In High-Rise, Dr. Robert Laing (Tom Hiddleston) moves into an apartment in a new, ’70s style apartment complex which looks rather like a gigantic heating vent, one of five such structures built around a lake. The architect of the ghastly concrete buildings, Mr. Royal (Jeremy Irons), explains that structures are supposed to be fingers with the lake as the palm of a giant hand. The metaphor is meant to suggest that humanity is resting in the Hand of God, but, as the society within the tower devolves into anarchy, you can’t help but wonder if humanity isn’t being crushed by the Hand of Technology.

One of the questions I asked myself as a viewer is “why don’t the residents simply leave when things start to get bad?” I think that the answer must lie in author J.G. Ballard’s experiences as a young man. As a boy, Ballard was interned along with his family in a Japanese prison-of-war camp after the invasion of Shanghai in World War II. The surreality of the war zone and the sudden collapse of a well-ordered society is a recurring motif throughout his fiction.

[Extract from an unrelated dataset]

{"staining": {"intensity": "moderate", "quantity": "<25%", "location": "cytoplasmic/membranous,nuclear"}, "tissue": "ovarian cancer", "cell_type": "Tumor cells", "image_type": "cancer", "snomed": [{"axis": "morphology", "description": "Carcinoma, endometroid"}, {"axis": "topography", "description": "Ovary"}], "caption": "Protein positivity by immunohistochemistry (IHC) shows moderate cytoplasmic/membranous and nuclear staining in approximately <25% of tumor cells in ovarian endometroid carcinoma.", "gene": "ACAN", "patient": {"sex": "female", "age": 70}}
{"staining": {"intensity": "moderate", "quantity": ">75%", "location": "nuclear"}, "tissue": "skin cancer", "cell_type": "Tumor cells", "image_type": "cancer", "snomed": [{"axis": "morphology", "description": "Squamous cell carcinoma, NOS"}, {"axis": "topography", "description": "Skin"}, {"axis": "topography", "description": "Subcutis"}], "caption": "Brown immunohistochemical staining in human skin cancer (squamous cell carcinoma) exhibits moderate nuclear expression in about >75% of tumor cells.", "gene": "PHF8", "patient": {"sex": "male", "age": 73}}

Viewed through that prism, the high-rise of the title is a prison camp, one that people are confined to by society. Like prisoners, they can leave to work, but they return to their cells every night. Their lives are dominated by the dysfunctional realities of the camp. In the movie, it’s not clear why basic services begin to break down, but as they do, the prisoners are not able (or willing) to take any effective action to resolve the situation. The residents break into factions who then war against one another.

If there are any heroes in this picture, it is the women, perhaps because as women, they are not part of the power structure. It is the women who band together to take care of the children and help each other. By contrast, the men are either fending for themselves or conducting various acts of violence.